■ **REQUIRED WORK**
The records below need to be restated word for word.

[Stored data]
========

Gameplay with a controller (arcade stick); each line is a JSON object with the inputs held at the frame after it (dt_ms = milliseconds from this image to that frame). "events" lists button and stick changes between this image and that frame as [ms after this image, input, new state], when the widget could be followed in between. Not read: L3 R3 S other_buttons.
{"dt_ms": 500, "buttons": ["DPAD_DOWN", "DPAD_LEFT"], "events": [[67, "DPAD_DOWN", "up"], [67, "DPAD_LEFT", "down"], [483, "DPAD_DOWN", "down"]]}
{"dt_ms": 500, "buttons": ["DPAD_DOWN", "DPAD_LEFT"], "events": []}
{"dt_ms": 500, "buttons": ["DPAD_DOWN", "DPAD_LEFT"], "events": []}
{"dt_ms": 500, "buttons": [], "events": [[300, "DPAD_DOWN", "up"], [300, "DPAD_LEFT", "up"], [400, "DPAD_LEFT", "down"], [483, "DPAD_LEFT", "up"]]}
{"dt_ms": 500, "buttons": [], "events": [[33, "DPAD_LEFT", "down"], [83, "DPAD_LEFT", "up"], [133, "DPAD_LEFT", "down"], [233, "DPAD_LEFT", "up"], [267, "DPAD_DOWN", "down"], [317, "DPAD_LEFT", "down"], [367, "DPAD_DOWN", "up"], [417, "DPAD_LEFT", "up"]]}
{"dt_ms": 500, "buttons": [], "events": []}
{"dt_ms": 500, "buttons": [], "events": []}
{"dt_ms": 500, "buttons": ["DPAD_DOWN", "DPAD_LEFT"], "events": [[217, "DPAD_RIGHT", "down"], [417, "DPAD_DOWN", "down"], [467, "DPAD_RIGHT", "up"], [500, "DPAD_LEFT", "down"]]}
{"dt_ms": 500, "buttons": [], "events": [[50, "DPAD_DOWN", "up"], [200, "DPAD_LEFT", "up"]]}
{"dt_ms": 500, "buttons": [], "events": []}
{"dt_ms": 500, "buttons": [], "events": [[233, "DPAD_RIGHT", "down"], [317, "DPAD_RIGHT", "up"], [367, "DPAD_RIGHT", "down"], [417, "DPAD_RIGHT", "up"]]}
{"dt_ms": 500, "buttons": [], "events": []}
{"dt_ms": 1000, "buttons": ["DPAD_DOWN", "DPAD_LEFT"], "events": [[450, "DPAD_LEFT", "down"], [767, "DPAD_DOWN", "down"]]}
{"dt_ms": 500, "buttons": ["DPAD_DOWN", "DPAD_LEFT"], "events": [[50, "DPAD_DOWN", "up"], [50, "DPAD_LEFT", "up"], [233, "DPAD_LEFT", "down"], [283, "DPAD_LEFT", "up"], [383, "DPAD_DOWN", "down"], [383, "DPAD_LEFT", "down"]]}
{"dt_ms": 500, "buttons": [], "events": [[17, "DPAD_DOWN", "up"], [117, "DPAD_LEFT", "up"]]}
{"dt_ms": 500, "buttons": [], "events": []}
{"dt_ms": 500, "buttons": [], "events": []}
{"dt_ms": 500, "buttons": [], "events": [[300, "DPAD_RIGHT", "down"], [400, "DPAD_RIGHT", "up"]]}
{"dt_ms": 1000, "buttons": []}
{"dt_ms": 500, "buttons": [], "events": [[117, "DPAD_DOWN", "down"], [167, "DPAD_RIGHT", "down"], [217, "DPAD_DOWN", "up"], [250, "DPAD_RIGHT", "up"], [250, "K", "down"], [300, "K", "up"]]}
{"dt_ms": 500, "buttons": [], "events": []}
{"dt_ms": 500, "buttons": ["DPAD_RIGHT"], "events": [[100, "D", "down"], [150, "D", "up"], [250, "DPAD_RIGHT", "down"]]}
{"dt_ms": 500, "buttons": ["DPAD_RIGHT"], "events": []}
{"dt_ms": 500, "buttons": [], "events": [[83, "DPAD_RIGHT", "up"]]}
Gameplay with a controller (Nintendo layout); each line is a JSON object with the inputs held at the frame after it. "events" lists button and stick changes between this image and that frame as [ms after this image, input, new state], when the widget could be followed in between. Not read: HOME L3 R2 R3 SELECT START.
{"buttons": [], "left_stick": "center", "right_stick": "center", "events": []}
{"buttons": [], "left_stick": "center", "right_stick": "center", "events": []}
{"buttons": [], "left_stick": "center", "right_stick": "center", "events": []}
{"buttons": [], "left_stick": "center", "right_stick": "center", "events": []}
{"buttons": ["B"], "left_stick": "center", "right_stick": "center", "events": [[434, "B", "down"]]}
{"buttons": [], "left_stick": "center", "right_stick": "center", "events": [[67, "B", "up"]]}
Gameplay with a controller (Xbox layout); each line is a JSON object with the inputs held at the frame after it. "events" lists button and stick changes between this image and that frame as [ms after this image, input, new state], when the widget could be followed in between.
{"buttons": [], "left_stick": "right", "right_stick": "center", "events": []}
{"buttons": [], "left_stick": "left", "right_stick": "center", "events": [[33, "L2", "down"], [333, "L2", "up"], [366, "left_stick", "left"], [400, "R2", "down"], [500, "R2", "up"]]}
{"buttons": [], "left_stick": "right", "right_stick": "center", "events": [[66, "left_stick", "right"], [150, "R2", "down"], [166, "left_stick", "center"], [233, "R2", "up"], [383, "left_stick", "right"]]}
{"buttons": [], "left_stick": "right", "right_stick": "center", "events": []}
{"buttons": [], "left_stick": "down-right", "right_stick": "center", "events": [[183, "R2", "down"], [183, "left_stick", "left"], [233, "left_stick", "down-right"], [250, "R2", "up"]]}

========

■ **EXPECTED ANSWER**
Gameplay with a controller (arcade stick); each line is a JSON object with the inputs held at the frame after it (dt_ms = milliseconds from this image to that frame). "events" lists button and stick changes between this image and that frame as [ms after this image, input, new state], when the widget could be followed in between. Not read: L3 R3 S other_buttons.
{"dt_ms": 500, "buttons": ["DPAD_DOWN", "DPAD_LEFT"], "events": [[67, "DPAD_DOWN", "up"], [67, "DPAD_LEFT", "down"], [483, "DPAD_DOWN", "down"]]}
{"dt_ms": 500, "buttons": ["DPAD_DOWN", "DPAD_LEFT"], "events": []}
{"dt_ms": 500, "buttons": ["DPAD_DOWN", "DPAD_LEFT"], "events": []}
{"dt_ms": 500, "buttons": [], "events": [[300, "DPAD_DOWN", "up"], [300, "DPAD_LEFT", "up"], [400, "DPAD_LEFT", "down"], [483, "DPAD_LEFT", "up"]]}
{"dt_ms": 500, "buttons": [], "events": [[33, "DPAD_LEFT", "down"], [83, "DPAD_LEFT", "up"], [133, "DPAD_LEFT", "down"], [233, "DPAD_LEFT", "up"], [267, "DPAD_DOWN", "down"], [317, "DPAD_LEFT", "down"], [367, "DPAD_DOWN", "up"], [417, "DPAD_LEFT", "up"]]}
{"dt_ms": 500, "buttons": [], "events": []}
{"dt_ms": 500, "buttons": [], "events": []}
{"dt_ms": 500, "buttons": ["DPAD_DOWN", "DPAD_LEFT"], "events": [[217, "DPAD_RIGHT", "down"], [417, "DPAD_DOWN", "down"], [467, "DPAD_RIGHT", "up"], [500, "DPAD_LEFT", "down"]]}
{"dt_ms": 500, "buttons": [], "events": [[50, "DPAD_DOWN", "up"], [200, "DPAD_LEFT", "up"]]}
{"dt_ms": 500, "buttons": [], "events": []}
{"dt_ms": 500, "buttons": [], "events": [[233, "DPAD_RIGHT", "down"], [317, "DPAD_RIGHT", "up"], [367, "DPAD_RIGHT", "down"], [417, "DPAD_RIGHT", "up"]]}
{"dt_ms": 500, "buttons": [], "events": []}
{"dt_ms": 1000, "buttons": ["DPAD_DOWN", "DPAD_LEFT"], "events": [[450, "DPAD_LEFT", "down"], [767, "DPAD_DOWN", "down"]]}
{"dt_ms": 500, "buttons": ["DPAD_DOWN", "DPAD_LEFT"], "events": [[50, "DPAD_DOWN", "up"], [50, "DPAD_LEFT", "up"], [233, "DPAD_LEFT", "down"], [283, "DPAD_LEFT", "up"], [383, "DPAD_DOWN", "down"], [383, "DPAD_LEFT", "down"]]}
{"dt_ms": 500, "buttons": [], "events": [[17, "DPAD_DOWN", "up"], [117, "DPAD_LEFT", "up"]]}
{"dt_ms": 500, "buttons": [], "events": []}
{"dt_ms": 500, "buttons": [], "events": []}
{"dt_ms": 500, "buttons": [], "events": [[300, "DPAD_RIGHT", "down"], [400, "DPAD_RIGHT", "up"]]}
{"dt_ms": 1000, "buttons": []}
{"dt_ms": 500, "buttons": [], "events": [[117, "DPAD_DOWN", "down"], [167, "DPAD_RIGHT", "down"], [217, "DPAD_DOWN", "up"], [250, "DPAD_RIGHT", "up"], [250, "K", "down"], [300, "K", "up"]]}
{"dt_ms": 500, "buttons": [], "events": []}
{"dt_ms": 500, "buttons": ["DPAD_RIGHT"], "events": [[100, "D", "down"], [150, "D", "up"], [250, "DPAD_RIGHT", "down"]]}
{"dt_ms": 500, "buttons": ["DPAD_RIGHT"], "events": []}
{"dt_ms": 500, "buttons": [], "events": [[83, "DPAD_RIGHT", "up"]]}
Gameplay with a controller (Nintendo layout); each line is a JSON object with the inputs held at the frame after it. "events" lists button and stick changes between this image and that frame as [ms after this image, input, new state], when the widget could be followed in between. Not read: HOME L3 R2 R3 SELECT START.
{"buttons": [], "left_stick": "center", "right_stick": "center", "events": []}
{"buttons": [], "left_stick": "center", "right_stick": "center", "events": []}
{"buttons": [], "left_stick": "center", "right_stick": "center", "events": []}
{"buttons": [], "left_stick": "center", "right_stick": "center", "events": []}
{"buttons": ["B"], "left_stick": "center", "right_stick": "center", "events": [[434, "B", "down"]]}
{"buttons": [], "left_stick": "center", "right_stick": "center", "events": [[67, "B", "up"]]}
Gameplay with a controller (Xbox layout); each line is a JSON object with the inputs held at the frame after it. "events" lists button and stick changes between this image and that frame as [ms after this image, input, new state], when the widget could be followed in between.
{"buttons": [], "left_stick": "right", "right_stick": "center", "events": []}
{"buttons": [], "left_stick": "left", "right_stick": "center", "events": [[33, "L2", "down"], [333, "L2", "up"], [366, "left_stick", "left"], [400, "R2", "down"], [500, "R2", "up"]]}
{"buttons": [], "left_stick": "right", "right_stick": "center", "events": [[66, "left_stick", "right"], [150, "R2", "down"], [166, "left_stick", "center"], [233, "R2", "up"], [383, "left_stick", "right"]]}
{"buttons": [], "left_stick": "right", "right_stick": "center", "events": []}
{"buttons": [], "left_stick": "down-right", "right_stick": "center", "events": [[183, "R2", "down"], [183, "left_stick", "left"], [233, "left_stick", "down-right"], [250, "R2", "up"]]}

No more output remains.